Write out the lines below word for word, but leave the pictures out.

• **DATA PROVIDED**
◇ ◇ ◇ ◇ ◇

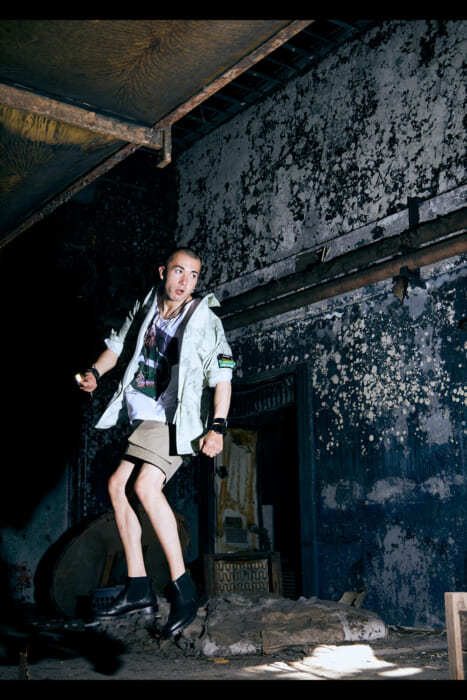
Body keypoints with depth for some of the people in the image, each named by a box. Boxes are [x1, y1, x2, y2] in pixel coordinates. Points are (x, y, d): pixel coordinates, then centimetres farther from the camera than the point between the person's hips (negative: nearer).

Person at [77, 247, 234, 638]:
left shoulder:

◇ ◇ ◇ ◇ ◇

• **RESPONSE BOX**
Body keypoints with depth for some of the people in the image, each named by a box. Boxes are [x1, y1, x2, y2] in pixel coordinates. Points are (x, y, d): pixel coordinates, then centimetres farther from the camera than the point between the person's hips (negative: nearer).

Person at [77, 247, 234, 638]:
left shoulder:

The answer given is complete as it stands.